The trailers were awful. They made it look like the movie was going to be a CGI-fest and it very much was NOT.

 

The handling of Furiosa's backstory was pretty consistent in the setting.  Without getting too spoilery, she was NOT a failed Wife as many had theorized.  She ran away from Rictus, which tracks because one of her jobs as a Praetor was to protect the wives from his advances, and she fell into being a Blackthumb and later advanced into Warboy status by circumstance.  She advanced up before anyone knew she was a woman and avoided becoming a Wife.

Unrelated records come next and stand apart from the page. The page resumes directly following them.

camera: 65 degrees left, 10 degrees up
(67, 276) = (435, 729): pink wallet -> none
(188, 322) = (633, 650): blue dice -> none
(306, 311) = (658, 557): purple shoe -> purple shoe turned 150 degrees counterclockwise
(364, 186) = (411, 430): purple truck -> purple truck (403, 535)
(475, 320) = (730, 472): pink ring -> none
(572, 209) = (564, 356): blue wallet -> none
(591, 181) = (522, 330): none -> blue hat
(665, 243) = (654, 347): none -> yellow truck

I didn't see her interaction with Immortan Joe as anything but mildly antagonistic.  When she said "he's MINE [my kill]" he spoke volumes with just a look: "who are YOU to give ME orders? But go ahead."  He was probably still incensed that she disappeared from his harem but was also smart enough to recognize a good warrior when he saw one, and hated that this was the case.

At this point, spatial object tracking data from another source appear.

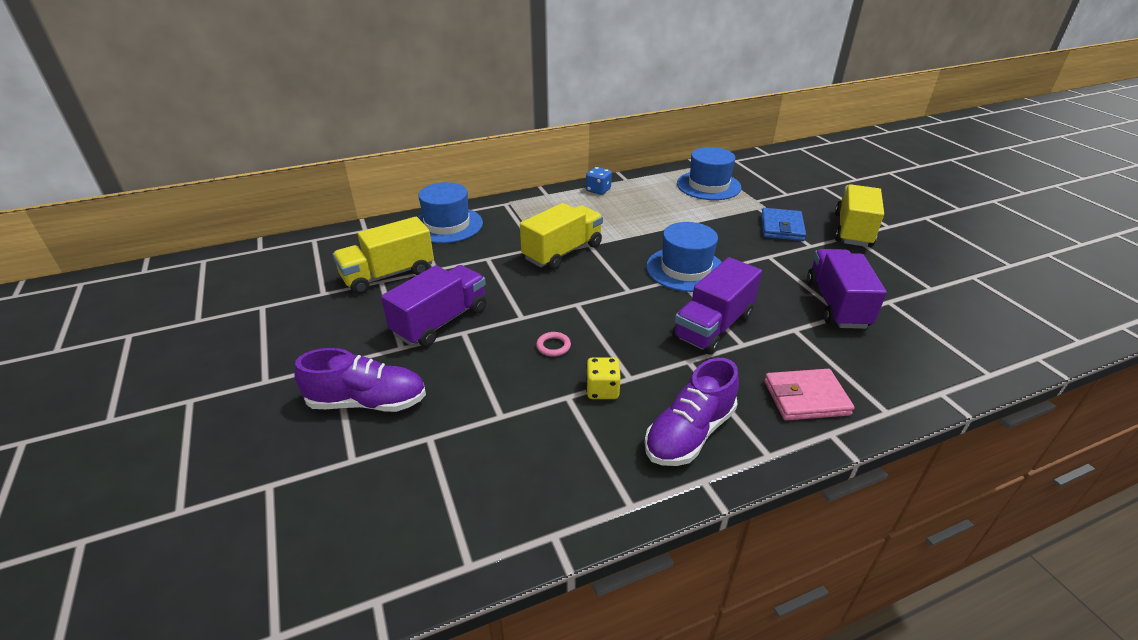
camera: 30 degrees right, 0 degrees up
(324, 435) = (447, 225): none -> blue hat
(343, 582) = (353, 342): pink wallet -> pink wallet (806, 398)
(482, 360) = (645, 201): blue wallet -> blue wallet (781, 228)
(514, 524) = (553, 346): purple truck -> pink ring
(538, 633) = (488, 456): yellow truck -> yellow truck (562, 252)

Lots of callbacks.  I instantly recognized the stone arch at the Rock Rider's territory, except it was all green.  The Rock Riders were probably a tribe that split off from Dementus's group.

I could swear that one of the blackthumbs that spoke up during their first scene was Nux.  Sounded just like him.  Furiosa also pointed out in Fury Road that Nux was originally a blackthumb.

 

If Scrotus looked familiar at all, he was the same actor as Slit.

 

Toward the end we see Furiosa, now an Imperator, from the same angle we see her when she is introduced in Fury Road: from behind, Citadel brand clearly visible on her neck, walking away from the camera.

 

Yes, her friend in the beginning is the same person we saw acting as bait on the tall pole in Fury Road: Valkyrie.  (Edit: Somewhat interesting in that the last thing Furiosa says to her is to say silent and hidden, several times.  When we "first" see Valkyrie, in Fury Road, she is naked on a tall pole, out in the open, screaming her lungs out...)

 

Much earlier upthread, an interpretation of Fury Road as a tale of having to fix your problems instead kf running away from them meshed very, very well with the monologue that Dementus had with Furiosa during his final scene.  (I don't buy his "canon" ending, it sounds too much like a fairytale saga from an unreliable narrator, I buy the first version we see)

iansane
iansane GRM+ Memberand SuperDork
6/3/24 10:37 a.m.

Saw it last night. It may not have been a CGI-fest, but the CGI that was there was ridiculously obvious. I also think that the use of sped up frames to increase the frenetic nature in which characters drove away or moved was much less subtle (to the point of distraction) vs fury road.

NickD
NickD MegaDork
6/3/24 11:12 a.m.

I also saw it last week. I enjoyed it, and as others have pointed out, its a pretty different beast from Fury Road. I remember reading a review that said it had even bigger setpieces than Fury Road, and I'm really not sure what they were talking about. Don't get me wrong, it was very good, but it wasn't quite on the same level of action. Also, a pretty bleak film since, if you saw Fury Road, you know that a lot of the actions are going to be futile or you have a good idea what characters aren't going to survive. Also, was it me, or did some of the violence seem much more graphic than in Fury Road?

Unfortunately, the film is absolutely tanking at the box office, as is pretty much every other big film this year, and it seems like, barring a miracle or George Miller cashing in some earned good will, this might be the last we see of the Mad Max franchise for a long, long time. Too bad, because Miller said he had another film Mad Max: The Wasteland written which was going to be a Max-based film set after Fury Road.